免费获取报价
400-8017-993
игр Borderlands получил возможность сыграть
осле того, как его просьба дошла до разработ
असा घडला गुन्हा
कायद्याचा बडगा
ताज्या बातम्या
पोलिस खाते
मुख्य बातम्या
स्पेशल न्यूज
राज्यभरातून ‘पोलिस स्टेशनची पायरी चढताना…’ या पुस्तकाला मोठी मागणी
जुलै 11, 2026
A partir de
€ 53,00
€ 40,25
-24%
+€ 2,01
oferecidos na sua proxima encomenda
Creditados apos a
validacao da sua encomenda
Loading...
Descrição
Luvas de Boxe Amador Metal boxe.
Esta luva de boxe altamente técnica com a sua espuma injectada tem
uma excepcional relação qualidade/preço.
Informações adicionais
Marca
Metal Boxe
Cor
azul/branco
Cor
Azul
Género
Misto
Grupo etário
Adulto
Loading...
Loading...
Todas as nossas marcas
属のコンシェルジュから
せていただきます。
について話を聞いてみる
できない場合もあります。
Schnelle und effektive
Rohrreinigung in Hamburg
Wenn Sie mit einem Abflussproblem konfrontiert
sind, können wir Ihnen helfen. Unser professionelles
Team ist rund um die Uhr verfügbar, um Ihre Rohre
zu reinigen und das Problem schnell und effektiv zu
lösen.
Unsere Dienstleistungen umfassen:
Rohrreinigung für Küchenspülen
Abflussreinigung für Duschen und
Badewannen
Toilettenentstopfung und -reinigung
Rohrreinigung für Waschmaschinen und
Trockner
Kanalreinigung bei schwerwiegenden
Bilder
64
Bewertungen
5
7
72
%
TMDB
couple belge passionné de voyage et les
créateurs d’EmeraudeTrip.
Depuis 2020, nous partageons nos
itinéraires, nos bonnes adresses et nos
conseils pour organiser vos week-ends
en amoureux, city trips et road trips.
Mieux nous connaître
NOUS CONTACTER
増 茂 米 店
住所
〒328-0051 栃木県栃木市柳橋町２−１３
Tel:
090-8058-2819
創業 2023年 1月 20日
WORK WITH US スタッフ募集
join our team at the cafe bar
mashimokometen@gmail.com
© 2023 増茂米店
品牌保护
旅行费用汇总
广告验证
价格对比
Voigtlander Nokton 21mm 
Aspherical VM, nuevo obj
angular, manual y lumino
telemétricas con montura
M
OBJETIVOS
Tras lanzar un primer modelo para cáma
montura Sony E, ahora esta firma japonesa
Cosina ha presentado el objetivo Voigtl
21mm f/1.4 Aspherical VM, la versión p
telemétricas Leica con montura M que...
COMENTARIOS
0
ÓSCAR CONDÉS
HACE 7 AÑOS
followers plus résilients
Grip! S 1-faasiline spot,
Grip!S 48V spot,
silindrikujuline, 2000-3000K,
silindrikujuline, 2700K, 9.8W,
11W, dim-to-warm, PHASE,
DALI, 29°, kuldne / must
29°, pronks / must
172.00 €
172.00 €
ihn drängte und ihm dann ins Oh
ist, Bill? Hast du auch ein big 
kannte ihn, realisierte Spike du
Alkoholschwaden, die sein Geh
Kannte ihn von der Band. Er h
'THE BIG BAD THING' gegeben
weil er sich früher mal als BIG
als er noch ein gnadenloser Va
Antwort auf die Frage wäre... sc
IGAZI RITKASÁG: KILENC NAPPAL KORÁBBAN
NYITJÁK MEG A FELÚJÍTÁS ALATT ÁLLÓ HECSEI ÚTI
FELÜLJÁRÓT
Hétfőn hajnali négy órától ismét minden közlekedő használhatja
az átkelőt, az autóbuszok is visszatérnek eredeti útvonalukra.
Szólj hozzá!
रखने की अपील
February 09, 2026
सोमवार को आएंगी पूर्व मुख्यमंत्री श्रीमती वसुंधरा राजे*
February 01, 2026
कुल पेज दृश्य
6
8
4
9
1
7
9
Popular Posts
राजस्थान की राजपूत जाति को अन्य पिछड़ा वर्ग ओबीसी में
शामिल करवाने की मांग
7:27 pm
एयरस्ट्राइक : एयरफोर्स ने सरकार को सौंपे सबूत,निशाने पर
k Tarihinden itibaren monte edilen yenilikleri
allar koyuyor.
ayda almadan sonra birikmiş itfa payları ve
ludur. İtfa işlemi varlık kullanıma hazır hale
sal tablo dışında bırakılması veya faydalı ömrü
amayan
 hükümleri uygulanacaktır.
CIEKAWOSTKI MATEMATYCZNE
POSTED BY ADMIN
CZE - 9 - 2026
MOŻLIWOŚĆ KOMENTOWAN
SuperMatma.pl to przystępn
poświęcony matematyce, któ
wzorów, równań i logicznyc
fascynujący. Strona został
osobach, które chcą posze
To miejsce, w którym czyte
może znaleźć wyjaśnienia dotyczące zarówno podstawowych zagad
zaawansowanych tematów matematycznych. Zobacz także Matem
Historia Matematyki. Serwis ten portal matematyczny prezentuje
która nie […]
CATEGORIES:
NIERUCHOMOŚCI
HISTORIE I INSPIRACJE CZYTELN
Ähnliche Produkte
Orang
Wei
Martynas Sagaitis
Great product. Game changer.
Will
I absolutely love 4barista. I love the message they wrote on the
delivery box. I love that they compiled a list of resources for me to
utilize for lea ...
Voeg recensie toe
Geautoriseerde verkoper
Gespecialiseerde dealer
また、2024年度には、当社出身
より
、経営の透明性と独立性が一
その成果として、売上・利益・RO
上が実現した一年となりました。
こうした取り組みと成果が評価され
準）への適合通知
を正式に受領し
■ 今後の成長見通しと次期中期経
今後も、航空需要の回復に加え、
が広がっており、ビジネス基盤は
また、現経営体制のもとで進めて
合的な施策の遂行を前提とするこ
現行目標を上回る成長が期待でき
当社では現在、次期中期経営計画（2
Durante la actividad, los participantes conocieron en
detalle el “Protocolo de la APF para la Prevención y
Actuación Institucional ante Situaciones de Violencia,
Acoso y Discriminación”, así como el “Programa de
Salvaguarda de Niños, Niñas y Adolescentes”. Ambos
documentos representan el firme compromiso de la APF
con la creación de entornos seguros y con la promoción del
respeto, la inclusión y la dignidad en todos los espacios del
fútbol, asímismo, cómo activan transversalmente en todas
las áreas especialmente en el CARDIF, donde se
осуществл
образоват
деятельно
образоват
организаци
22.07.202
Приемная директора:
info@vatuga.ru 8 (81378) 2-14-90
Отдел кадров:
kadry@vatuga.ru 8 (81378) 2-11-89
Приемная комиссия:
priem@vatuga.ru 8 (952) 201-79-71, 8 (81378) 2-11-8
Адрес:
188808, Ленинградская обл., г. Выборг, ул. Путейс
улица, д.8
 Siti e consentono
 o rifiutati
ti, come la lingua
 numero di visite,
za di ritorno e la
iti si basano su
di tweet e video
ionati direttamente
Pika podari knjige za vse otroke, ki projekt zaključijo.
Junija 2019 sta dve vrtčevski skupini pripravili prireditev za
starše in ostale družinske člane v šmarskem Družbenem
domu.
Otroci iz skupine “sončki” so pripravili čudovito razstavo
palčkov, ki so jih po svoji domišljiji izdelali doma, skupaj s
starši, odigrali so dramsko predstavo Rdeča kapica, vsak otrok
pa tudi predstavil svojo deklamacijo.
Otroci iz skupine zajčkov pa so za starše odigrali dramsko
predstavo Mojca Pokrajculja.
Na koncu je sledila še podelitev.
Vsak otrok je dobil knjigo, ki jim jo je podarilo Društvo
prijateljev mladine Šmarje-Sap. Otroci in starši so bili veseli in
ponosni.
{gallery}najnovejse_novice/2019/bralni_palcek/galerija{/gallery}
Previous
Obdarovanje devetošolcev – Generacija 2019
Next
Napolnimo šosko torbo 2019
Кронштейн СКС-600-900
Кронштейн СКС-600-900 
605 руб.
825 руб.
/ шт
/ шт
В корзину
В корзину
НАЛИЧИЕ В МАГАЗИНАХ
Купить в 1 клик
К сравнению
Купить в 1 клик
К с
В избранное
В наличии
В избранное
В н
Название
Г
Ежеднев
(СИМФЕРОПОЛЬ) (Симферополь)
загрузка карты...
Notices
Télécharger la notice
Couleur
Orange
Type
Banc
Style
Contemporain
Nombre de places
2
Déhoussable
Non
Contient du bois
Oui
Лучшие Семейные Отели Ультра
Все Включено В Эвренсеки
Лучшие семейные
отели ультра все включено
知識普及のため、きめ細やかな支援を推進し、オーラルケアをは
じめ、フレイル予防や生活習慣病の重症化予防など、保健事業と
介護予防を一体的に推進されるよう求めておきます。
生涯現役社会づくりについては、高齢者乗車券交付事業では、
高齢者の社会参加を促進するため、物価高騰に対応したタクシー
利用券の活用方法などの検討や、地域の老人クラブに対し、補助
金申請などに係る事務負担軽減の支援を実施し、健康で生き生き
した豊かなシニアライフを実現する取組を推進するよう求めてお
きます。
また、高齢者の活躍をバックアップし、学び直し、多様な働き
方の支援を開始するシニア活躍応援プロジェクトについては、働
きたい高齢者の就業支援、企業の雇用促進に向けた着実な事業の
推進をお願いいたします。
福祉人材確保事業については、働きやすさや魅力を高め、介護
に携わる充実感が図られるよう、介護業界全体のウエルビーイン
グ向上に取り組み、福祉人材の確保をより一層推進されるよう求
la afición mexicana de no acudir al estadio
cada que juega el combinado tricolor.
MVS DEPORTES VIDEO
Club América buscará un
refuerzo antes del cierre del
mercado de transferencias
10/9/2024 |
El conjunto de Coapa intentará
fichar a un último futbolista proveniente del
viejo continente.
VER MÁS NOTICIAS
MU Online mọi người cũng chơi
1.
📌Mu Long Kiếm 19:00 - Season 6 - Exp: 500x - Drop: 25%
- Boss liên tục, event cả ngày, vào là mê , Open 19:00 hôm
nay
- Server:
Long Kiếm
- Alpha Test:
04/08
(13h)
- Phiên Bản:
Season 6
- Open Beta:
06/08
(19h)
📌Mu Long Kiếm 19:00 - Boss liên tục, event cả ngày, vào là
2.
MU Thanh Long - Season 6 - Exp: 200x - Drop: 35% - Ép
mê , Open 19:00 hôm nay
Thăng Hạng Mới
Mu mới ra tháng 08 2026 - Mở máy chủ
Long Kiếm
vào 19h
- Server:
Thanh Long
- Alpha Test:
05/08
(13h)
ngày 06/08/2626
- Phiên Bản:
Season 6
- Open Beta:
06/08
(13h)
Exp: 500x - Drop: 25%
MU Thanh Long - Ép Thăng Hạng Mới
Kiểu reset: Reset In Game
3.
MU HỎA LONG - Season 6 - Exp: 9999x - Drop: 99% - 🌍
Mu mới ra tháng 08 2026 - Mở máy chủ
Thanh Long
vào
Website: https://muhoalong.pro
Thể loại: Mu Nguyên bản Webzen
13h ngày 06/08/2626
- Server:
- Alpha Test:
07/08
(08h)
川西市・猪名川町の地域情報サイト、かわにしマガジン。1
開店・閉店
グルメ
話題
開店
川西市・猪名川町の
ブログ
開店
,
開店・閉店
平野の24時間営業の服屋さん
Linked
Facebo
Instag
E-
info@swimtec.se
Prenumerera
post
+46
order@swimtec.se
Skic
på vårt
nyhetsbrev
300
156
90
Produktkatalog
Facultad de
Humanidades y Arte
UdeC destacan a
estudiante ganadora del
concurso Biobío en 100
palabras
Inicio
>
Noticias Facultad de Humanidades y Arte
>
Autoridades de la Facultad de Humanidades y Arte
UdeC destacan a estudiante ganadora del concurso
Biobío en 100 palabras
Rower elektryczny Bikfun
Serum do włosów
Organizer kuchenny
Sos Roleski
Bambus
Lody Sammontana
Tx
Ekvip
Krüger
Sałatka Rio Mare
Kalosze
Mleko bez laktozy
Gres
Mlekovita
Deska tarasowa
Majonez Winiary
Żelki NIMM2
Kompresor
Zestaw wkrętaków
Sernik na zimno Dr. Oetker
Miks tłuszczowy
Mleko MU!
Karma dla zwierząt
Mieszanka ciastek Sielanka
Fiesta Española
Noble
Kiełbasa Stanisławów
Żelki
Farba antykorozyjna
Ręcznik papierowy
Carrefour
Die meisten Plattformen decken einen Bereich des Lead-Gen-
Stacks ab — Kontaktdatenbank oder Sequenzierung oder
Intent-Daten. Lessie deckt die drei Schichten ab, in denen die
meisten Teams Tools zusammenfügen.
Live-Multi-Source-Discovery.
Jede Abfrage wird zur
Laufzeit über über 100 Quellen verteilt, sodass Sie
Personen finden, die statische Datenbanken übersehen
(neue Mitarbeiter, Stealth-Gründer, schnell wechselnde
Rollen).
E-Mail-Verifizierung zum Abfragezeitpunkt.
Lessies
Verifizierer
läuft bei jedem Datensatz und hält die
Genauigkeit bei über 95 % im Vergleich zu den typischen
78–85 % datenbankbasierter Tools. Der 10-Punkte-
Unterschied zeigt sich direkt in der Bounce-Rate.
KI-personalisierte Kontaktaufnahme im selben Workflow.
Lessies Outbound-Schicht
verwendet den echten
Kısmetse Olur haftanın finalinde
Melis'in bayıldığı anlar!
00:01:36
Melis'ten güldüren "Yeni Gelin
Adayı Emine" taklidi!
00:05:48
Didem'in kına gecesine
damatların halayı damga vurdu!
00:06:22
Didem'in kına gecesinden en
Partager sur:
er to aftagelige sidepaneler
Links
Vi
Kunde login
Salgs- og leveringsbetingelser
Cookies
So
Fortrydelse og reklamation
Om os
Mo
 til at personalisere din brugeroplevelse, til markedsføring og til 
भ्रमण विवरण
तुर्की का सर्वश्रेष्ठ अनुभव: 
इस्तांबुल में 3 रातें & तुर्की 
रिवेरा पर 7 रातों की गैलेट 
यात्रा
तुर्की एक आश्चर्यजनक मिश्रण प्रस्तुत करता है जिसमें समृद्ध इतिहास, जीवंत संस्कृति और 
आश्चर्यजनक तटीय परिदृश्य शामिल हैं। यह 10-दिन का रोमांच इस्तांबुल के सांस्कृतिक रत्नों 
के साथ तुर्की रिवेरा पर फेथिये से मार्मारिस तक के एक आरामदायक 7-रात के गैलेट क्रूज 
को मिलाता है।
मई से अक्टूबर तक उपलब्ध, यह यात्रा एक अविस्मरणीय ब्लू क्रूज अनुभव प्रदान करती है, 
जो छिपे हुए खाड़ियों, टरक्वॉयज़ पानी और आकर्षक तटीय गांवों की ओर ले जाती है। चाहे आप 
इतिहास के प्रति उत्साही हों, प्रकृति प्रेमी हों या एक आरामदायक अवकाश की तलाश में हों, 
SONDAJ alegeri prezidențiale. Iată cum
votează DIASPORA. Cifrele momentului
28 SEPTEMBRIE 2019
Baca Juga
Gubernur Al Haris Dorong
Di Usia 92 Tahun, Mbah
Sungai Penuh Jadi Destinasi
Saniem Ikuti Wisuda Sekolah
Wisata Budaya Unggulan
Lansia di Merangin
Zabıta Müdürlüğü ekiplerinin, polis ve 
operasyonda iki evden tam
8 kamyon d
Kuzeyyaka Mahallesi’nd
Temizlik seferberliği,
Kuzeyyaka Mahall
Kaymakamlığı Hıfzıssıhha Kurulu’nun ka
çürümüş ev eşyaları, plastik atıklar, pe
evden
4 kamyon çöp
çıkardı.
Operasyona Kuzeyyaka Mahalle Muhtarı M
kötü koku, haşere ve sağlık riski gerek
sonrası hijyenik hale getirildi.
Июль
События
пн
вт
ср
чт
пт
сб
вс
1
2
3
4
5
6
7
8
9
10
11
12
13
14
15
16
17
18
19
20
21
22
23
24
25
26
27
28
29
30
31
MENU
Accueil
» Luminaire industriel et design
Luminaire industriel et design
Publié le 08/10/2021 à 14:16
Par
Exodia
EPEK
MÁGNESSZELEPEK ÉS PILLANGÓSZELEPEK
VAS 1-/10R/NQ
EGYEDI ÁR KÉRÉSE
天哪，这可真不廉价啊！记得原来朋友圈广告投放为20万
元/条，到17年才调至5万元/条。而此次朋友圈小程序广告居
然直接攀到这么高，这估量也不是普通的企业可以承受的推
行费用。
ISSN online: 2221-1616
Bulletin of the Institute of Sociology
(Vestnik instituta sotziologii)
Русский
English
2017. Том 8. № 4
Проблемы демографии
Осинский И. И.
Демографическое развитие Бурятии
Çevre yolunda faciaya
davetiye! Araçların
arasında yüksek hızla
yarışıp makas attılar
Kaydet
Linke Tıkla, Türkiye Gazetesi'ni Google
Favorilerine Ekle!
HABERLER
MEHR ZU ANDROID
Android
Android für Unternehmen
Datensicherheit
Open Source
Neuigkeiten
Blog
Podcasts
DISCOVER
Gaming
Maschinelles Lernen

◆ Request
Starting at the beginning of the data and ending at the line that contains "uma excepcional relação qualidade/preço.", write those lines out again with "encomenda" swapped for "compra" and everything else unchanged.

◆ Task result
免费获取报价
400-8017-993
игр Borderlands получил возможность сыграть
осле того, как его просьба дошла до разработ
असा घडला गुन्हा
कायद्याचा बडगा
ताज्या बातम्या
पोलिस खाते
मुख्य बातम्या
स्पेशल न्यूज
राज्यभरातून ‘पोलिस स्टेशनची पायरी चढताना…’ या पुस्तकाला मोठी मागणी
जुलै 11, 2026
A partir de
€ 53,00
€ 40,25
-24%
+€ 2,01
oferecidos na sua proxima compra
Creditados apos a
validacao da sua compra
Loading...
Descrição
Luvas de Boxe Amador Metal boxe.
Esta luva de boxe altamente técnica com a sua espuma injectada tem
uma excepcional relação qualidade/preço.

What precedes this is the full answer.